# Temp Insurance



## P3RV3RT (Aug 2, 2005)

Does anyone no if theres a company who will do temp cover on a R32 GTR?

I cant realy get insured as I got a few points and recently had a crash, so no No Claims! 

Also how do I get around putting the car back on the road as its SORN. No insurance so cant get Tax.

Any help or idea's apreciated.

By the way Ive tried Temp cover and another couple like that.

Thanks Baz


----------



## CSB (Nov 15, 2007)

Dont know about temp insurance but to get the car back on road from sorn you just have to insure and then tax it iirc


----------



## dan-hipgrave (Nov 22, 2008)

How long do you want cover for? 

Up to 28 days - Temporary and short term car and van insurance from Day Insure


----------



## MartyV (Apr 19, 2009)

Most temp cover places will not touch a gp20 car.

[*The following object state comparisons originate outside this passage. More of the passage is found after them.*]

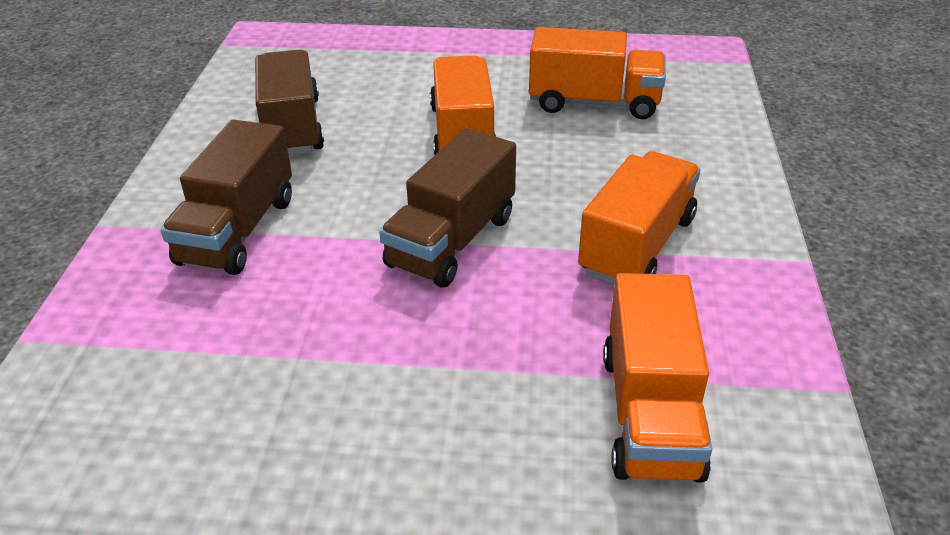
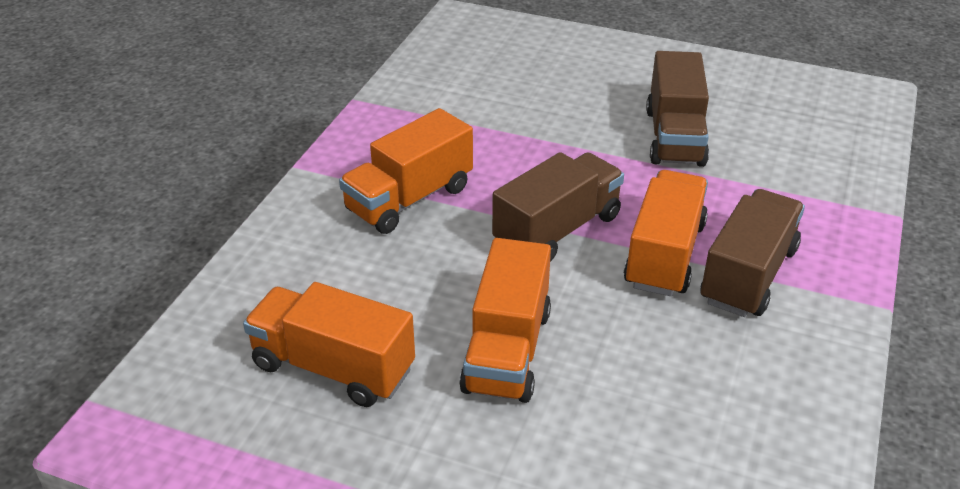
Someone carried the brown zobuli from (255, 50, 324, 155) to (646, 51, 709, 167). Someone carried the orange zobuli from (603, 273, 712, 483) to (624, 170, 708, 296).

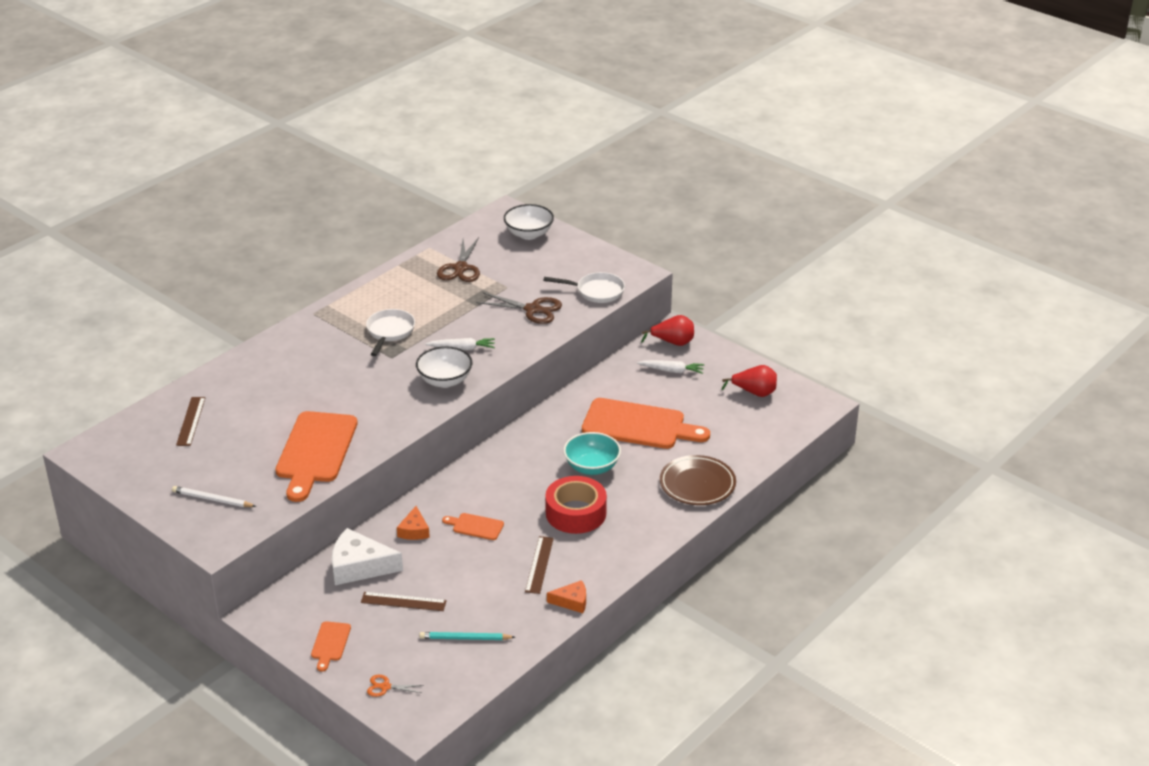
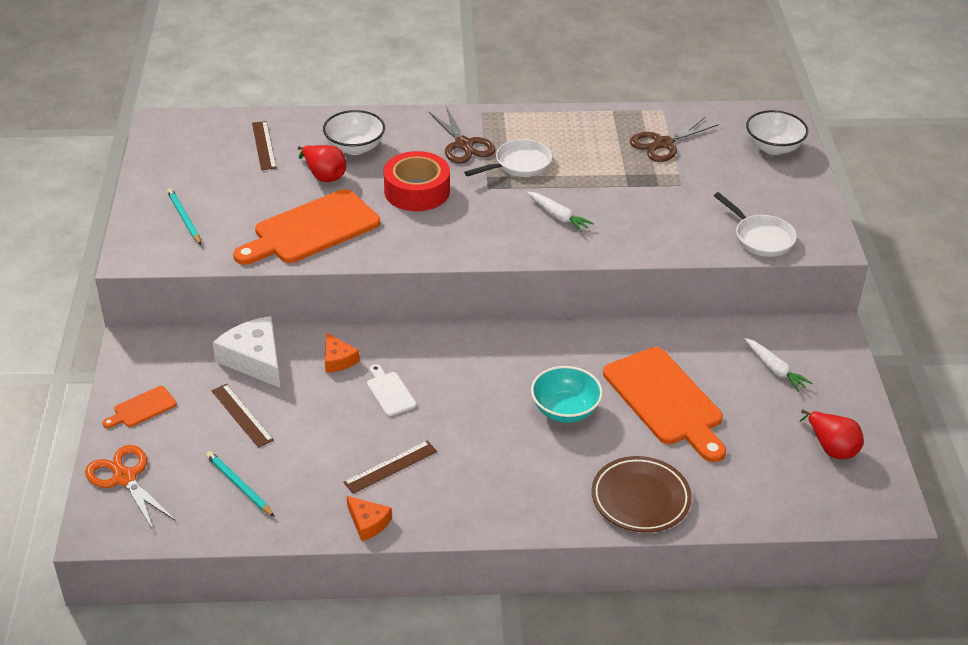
Someone repainted the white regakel at (172, 486, 256, 507), which became the turquoise regakel at (167, 188, 201, 245). Someone rotated the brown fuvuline at (176, 397, 206, 446) by 60 degrees counterclockwise. Someone scaled the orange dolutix at (367, 675, 424, 697) by 1.89. Someone rotated the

Between selling my old car and waiting for this car I didn't have a policy in my name, just a named driver on my wifes car.
I needed insurance for test drives and tried a lot of temp cover places, and in the end agreed with A-Plan on a policy which allowed me to test drive cars and if I found the right one, signed the agreement for the year, which was very nice of them


----------



## Alan (Jul 1, 2001)

Don,t know if they will cover a GTR but i have used them in the past to get a vehicle home when its just been brought expensive but for a 1-5 day ins very handy.

There are a few around I just lougled it


----------



## nazams (Sep 28, 2009)

it will be hard for a gtr..


----------



## P3RV3RT (Aug 2, 2005)

I didnt bother trying anymore, I dont think I stood a chance!

Im going to wait till September I think befor I get it fully insured back on the road. I have lost some points now and Ill have a years No Claims again, so poss a chance of an affordable quote.

I was realy at looking at selling the car but its staying for the rest of the year now


----------